Michael Grabell’s “Temp Land” project won the Deadline Club’s minority focus award.
“Life and Death in Assisted Living,” by A.C. Thompson and Jonathan Jones, won the Deadline Club’s business feature award.
The Deadline Club named Tracy Weber, Charles Ornstein, Jennifer LaFleur, Jeff Larson and Lena Groeger the winners of its digital innovation award for “The Prescribers.”
Charles Ornstein and Tracy Weber were honored as health policy heroes by the National Research Center for Women & Families for their work on “The Prescribers.”
The “Prescriber Checkup” app was a finalist in the online category of the Gerald Loeb Award for Distinguished Business and Financial Journalism.
“Overdose” was a finalist in the online category of the Gerald Loeb Award for Distinguished Business and Financial Journalism.
Paul Kiel was a finalist for the Gerald Loeb Award for Distinguished Business and Financial Journalism in the personal finance category for “Debt Inc.”
ProPublica was an investigative reporting finalist for the Gerald Loeb Award for Distinguished Business and Financial Journalism for “Life and Death in Assisted Living,” in partnership with Frontline.
“China’s Memory Hole” was a finalist in the data-driven investigations category of the Data Journalism Awards.
“Overdose” was a finalist in the data-driven investigations category of the Data Journalism Awards.
“Prescriber Checkup” was a finalist in the data-driven investigations category of the Data Journalism Awards.
ProPublica’s portfolio was a finalist in the data stories category of the Data Journalism Awards.
Sergio Hernandez won the GLAAD Media Award for outstanding digital journalism for his article “Sex, Lies and HIV: When What You Don’t Tell Your Partner Is a Crime,” published in partnership with Buzzfeed.

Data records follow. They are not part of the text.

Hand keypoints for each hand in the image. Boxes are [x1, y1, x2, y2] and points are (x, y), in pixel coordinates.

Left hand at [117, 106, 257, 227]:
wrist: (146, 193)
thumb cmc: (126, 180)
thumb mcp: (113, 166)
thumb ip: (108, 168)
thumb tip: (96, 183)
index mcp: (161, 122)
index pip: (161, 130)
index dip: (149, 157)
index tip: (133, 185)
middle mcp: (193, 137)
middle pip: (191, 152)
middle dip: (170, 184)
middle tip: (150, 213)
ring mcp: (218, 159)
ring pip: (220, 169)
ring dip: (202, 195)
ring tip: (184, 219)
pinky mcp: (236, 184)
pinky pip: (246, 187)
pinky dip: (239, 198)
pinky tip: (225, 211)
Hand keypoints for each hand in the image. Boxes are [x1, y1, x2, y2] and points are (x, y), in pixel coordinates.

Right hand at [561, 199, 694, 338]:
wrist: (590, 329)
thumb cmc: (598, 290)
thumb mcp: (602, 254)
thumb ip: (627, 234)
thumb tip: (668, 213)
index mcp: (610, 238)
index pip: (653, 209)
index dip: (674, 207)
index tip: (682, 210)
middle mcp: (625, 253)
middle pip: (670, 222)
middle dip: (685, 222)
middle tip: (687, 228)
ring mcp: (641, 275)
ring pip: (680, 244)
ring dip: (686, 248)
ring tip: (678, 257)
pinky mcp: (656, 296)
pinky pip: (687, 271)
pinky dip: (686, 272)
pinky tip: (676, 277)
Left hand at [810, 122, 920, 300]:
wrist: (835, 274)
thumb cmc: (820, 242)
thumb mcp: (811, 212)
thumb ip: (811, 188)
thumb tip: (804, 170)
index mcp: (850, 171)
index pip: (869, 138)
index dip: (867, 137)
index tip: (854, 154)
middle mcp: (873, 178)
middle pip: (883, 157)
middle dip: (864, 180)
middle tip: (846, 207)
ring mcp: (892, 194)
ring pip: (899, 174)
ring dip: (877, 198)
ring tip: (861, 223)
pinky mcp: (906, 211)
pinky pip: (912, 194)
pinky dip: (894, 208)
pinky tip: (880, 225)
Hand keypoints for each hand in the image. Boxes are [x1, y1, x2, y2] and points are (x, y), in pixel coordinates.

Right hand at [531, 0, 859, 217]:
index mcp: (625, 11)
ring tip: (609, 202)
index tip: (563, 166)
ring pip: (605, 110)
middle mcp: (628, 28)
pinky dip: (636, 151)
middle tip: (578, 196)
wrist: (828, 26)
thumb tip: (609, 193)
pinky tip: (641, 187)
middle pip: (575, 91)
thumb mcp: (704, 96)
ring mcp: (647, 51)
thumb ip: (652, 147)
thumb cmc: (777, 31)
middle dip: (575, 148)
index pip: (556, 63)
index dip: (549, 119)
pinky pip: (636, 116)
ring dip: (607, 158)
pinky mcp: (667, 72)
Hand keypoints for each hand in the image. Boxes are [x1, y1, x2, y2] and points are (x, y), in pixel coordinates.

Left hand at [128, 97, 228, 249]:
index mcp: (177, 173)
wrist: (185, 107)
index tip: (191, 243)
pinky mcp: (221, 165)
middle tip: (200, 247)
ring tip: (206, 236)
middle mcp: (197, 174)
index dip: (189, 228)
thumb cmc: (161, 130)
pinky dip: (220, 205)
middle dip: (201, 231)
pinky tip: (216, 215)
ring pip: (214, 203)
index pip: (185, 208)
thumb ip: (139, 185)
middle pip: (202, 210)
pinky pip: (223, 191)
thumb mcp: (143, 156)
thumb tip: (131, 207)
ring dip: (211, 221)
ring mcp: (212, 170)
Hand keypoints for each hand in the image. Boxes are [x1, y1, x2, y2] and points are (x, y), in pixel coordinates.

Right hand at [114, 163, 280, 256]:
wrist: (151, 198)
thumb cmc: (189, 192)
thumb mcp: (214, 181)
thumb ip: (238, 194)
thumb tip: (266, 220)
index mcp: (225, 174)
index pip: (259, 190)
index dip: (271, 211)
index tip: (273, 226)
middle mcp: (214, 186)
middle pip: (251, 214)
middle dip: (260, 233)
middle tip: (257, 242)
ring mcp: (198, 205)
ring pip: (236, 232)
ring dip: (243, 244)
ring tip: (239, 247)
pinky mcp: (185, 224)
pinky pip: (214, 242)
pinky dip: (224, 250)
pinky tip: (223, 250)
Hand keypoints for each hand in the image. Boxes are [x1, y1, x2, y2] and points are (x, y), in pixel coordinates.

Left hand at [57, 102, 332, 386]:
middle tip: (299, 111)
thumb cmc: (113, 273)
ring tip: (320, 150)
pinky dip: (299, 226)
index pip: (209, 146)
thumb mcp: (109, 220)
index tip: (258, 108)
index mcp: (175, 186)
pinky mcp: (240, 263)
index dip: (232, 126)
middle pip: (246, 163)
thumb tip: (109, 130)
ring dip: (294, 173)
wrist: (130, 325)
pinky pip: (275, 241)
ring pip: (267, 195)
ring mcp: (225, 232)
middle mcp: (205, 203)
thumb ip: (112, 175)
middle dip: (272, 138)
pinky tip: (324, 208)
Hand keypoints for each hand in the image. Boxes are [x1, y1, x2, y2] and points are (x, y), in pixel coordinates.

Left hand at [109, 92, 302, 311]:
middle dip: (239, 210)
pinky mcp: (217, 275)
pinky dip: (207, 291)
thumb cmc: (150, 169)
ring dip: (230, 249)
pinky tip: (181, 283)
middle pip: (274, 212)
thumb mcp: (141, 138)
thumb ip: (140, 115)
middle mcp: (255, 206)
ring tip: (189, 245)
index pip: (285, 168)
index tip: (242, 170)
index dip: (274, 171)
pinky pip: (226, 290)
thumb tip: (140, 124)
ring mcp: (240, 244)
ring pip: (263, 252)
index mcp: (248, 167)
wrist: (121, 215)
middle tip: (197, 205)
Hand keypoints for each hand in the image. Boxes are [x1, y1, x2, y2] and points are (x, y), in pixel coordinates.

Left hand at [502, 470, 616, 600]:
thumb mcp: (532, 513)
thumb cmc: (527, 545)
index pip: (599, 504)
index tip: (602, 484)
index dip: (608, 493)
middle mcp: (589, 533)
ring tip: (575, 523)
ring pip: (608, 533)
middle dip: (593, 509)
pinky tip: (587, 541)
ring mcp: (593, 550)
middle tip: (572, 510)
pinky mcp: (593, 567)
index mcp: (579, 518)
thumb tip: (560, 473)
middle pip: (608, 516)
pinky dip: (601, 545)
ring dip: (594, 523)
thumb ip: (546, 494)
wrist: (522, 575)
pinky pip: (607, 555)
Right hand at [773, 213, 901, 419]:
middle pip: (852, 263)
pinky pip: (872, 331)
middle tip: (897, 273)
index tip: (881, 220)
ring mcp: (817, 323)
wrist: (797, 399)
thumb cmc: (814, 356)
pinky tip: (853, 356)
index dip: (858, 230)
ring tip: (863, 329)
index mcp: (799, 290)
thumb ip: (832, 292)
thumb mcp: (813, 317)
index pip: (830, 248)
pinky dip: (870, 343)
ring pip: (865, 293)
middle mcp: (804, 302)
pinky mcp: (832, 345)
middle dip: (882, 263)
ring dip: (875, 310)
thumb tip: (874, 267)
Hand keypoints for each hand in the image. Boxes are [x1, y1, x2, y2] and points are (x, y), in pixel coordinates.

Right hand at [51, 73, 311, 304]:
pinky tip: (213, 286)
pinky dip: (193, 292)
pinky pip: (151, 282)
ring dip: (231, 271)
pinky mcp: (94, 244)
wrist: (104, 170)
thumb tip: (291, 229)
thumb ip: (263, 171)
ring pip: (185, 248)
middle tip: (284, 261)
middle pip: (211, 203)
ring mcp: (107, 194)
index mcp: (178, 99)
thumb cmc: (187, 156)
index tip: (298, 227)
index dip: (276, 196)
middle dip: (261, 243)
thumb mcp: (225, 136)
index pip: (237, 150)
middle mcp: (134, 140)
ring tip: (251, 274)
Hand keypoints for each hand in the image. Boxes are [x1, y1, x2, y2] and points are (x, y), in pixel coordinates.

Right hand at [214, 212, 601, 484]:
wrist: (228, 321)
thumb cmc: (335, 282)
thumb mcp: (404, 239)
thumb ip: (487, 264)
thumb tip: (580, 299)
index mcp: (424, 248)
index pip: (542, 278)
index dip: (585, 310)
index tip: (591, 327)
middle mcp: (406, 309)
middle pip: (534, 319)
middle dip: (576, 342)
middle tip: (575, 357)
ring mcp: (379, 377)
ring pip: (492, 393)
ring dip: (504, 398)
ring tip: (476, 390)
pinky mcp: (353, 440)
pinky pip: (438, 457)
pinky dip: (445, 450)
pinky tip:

Investigative Reporters & Editors named Tracy Weber, Charles Ornstein, Jennifer LaFleur, Jeff Larson and Lena Groeger the winners of its 2013 FOI Award, its highest watchdog journalism honor, for “The Prescribers.”
ProPublica’s overall portfolio won a Malofiej silver medal.
“China’s Memory Hole: The Images Erased From Sina Weibo,” which collected and published images deleted from Sina Weibo, won a Malofiej silver medal.
“Prescriber Checkup,” which uses Medicare data to help patients track and compare doctors’ prescribing habits, won a Malofiej bronze medal for Jeff Larson, Jennifer LaFleur, Charles Ornstein, Tracy Weber and Lena Groeger.
Al Shaw’s individual portfolio won an award of excellence from the Society For News Design.
The Society For News Design honored ProPublica’s overall portfolio with its award of excellence.
Lena Groeger’s individual portfolio won an award of excellence from the Society For News Design.